:: WORK TASK A ::
According to the article on DeepMind's AI co-mathematician, what score did the system achieve on FrontierMath Tier 4?
:: WORK TASK B ::
Reproduce the article on DeepMind's AI co-mathematician from "Remember when calculators" to "days to solve.".
:: WORK TASK C ::
Write the next part of the article on DeepMind's AI co-mathematician, picking up after its final sentence.

:: TEXT ::

+===+

AI Just Cracked Math Problems Experts Thought Were Decades Away

Remember when calculators were controversial in schools because people worried we’d forget how to do basic math? Well, hold onto your protractors, because Google DeepMind just dropped something that makes that debate look quaint.

Their new AI co-mathematician just scored 48% on FrontierMath Tier 4 a benchmark so brutally difficult that when it launched in late 2024, the best AI models could barely scratch 2% of the problems. We’re not talking about high school algebra here. These are research-level mathematics problems that would stump most PhD mathematicians and take experts hours or even days to solve.

To put this in perspective: some of these problems were expected to remain unsolvable by AI for decades. Not years. Decades. And yet, here we are in May 2026, watching an AI system casually solve nearly half of them.

But here’s what makes this truly wild this isn’t just about getting the right answer. One mathematician used this system to solve a 60-year-old open problem that’s been sitting in a famous collection of unsolved questions since 1965. That’s not incremental progress. That’s a leap.

What Exactly Is FrontierMath, and Why Should You Care?

Before we dive into what this AI can do, let’s talk about what it’s being tested on, because FrontierMath is not your average benchmark.

+===+

:: Dataset items ::
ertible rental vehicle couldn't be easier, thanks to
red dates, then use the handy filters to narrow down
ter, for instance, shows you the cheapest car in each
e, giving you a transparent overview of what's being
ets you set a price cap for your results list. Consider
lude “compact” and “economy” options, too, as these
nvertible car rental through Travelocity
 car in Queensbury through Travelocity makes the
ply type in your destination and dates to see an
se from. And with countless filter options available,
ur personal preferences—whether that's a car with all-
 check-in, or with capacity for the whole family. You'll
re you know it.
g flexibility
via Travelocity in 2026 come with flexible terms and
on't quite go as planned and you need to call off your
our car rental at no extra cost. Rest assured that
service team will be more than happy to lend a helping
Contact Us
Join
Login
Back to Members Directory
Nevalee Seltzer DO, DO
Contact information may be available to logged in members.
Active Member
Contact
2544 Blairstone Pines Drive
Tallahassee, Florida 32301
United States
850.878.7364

+===+

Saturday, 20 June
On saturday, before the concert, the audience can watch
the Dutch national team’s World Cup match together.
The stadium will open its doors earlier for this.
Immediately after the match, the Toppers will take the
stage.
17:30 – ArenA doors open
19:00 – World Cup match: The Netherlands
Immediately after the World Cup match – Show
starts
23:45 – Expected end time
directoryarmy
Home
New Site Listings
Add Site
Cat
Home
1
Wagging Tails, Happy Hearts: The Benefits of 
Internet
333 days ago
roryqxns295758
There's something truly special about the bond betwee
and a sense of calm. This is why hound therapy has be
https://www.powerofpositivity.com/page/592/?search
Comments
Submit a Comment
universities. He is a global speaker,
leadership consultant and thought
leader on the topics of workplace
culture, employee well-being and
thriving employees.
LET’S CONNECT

+===+

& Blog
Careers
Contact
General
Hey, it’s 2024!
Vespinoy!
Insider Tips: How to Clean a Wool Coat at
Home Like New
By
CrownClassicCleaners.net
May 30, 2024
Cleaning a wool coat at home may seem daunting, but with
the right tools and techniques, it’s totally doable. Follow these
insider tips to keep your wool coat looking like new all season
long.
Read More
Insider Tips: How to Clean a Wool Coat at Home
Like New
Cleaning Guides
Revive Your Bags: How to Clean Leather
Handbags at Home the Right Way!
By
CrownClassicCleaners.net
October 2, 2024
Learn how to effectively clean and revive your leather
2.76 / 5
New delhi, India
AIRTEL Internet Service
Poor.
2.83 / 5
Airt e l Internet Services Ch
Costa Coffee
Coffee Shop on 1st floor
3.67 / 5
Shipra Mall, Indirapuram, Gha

+===+

:: EXERCISE RESPONSE A ::
48%

:: EXERCISE RESPONSE B ::
Remember when calculators were controversial in schools because people worried we’d forget how to do basic math? Well, hold onto your protractors, because Google DeepMind just dropped something that makes that debate look quaint.

Their new AI co-mathematician just scored 48% on FrontierMath Tier 4 a benchmark so brutally difficult that when it launched in late 2024, the best AI models could barely scratch 2% of the problems. We’re not talking about high school algebra here. These are research-level mathematics problems that would stump most PhD mathematicians and take experts hours or even days to solve.

:: EXERCISE RESPONSE C ::
Most AI math benchmarks are essentially glorified standardized tests. GSM8K tests grade-school math. The MATH dataset covers high school and early undergraduate material. These were useful for a while, but by 2024, top AI models were scoring near-perfect on them. Benchmarks were saturating faster than a sponge in a rainstorm.

So Epoch AI, a nonprofit research organization, decided to build something different. Something that wouldn’t become obsolete six months after release. They gathered expert mathematicians we’re talking IMO gold medalists and Fields Medal recipients and asked them to create original, unpublished problems across all major branches of modern mathematics.

The result? FrontierMath.

Here’s what makes it genuinely hard:

Original problems only. Every question is brand new and unpublished. This eliminates the risk of “data contamination”—the AI having seen the answer during training. When a model solves a FrontierMath problem, it’s genuinely solving it, not regurgitating a memorized solution.

Research-level difficulty. These aren’t textbook exercises with worked examples. A typical problem requires multiple hours of concentrated effort from an expert researcher in that specific field of mathematics. The hardest ones can take days.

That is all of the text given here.